Youngsters have been promised the return of a motorcycle club which boasts some of the best facilities in the country.

The Birstall Urban Motorcycle Project for Youth (BUMPY) in Howden Clough has 42 motorbikes and purpose-built off-road courses on its nine acres site.

But since losing lucrative contracts to work with young offenders the project has had no cash to run a young riders club - which was the reason BUMPY started 11 years ago.

Project manager Kath Smith said: "Helping young people who live locally is what we're all about but we're having to turn them away.

"We have a long waiting list of kids who want to take part but we can only afford to run the club one night a week and let 25 youngsters come."

The project, which costs £300,000 a year to run, lost more than a third of its income last month when the West Yorkshire Probation Service ended a referral scheme which sent offenders from across the county for classroom-based courses at the centre in Leeds Road.
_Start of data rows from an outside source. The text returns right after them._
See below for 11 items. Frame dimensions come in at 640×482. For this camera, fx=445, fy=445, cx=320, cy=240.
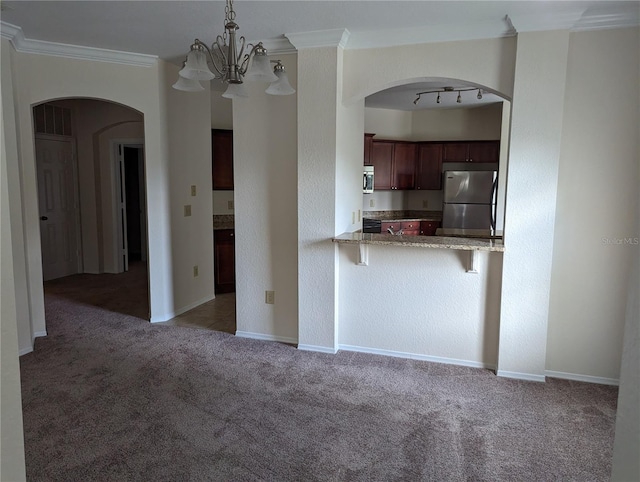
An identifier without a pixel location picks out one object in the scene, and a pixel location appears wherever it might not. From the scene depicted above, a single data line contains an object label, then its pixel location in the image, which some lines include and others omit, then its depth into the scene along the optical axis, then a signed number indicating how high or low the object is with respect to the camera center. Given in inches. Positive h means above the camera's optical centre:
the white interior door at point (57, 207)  242.5 -9.5
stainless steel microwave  261.7 +7.8
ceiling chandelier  86.4 +24.8
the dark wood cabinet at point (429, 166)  269.9 +16.9
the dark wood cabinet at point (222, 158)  222.5 +16.8
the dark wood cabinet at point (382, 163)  266.7 +18.3
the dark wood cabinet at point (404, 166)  270.5 +16.9
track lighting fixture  216.6 +51.0
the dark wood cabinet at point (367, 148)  258.7 +26.4
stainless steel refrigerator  249.4 -3.2
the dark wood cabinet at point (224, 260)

Mrs Smith said special schools, which once regularly sent pupils for courses, also no longer had the money to use the centre.

An application for a lottery grant to run the young riders club has been lodged but the project must wait six months for the outcome. Project members are hoping to appoint a fund-raiser to help secure new sources of cash.
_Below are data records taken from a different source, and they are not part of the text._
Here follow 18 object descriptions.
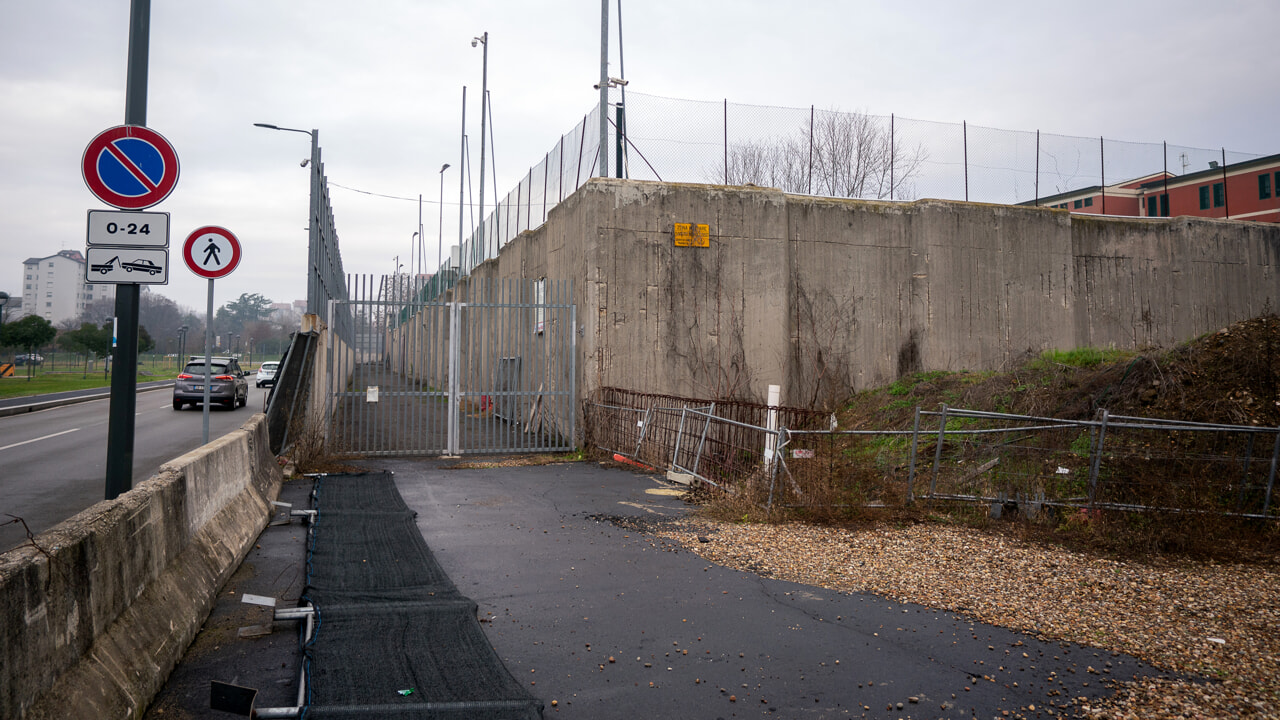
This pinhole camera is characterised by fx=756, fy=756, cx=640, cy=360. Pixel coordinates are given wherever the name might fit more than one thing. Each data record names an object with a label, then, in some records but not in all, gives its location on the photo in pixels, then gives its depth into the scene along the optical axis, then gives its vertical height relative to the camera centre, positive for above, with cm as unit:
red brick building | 2324 +724
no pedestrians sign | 919 +163
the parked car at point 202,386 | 2634 -4
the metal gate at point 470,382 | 1344 +10
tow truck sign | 654 +104
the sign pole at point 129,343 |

Core activities at BUMPY include outreach work where youngsters from large council housing estates are bussed in - a scheme partly paid for by the Dewsbury Single Regeneration Budget.
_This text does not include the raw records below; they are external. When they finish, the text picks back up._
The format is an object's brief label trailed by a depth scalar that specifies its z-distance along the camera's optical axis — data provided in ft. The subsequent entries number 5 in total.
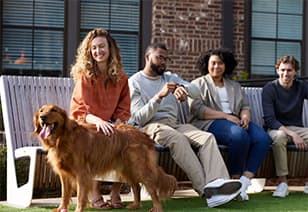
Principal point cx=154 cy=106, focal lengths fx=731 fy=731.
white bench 19.80
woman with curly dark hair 21.81
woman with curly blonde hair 19.57
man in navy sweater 23.17
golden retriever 17.74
The centre also runs on-road training for riders.

BUMPY director Graham Eaves, who helped found the project, said: "We were lucky for a long time. We had the probation contract for six years and it gave us a foundation from which to build.

"Now there's less money and more charities fighting for it.

"We could make a fortune by running corporate days for businesses and dump the charity side but that's not what BUMPY is all about.

"We're about helping young people develop, they need a focus and there's nothing like this facility anywhere else."

Randel Barrows, divisional chief probation officer for Bradford, said offenders convicted of car crimes now undertook the same courses as other offenders.

He said: "We have had to make some difficult decisions based on money and priorities.

"BUMPY has been successful with offenders and we want to learn from that."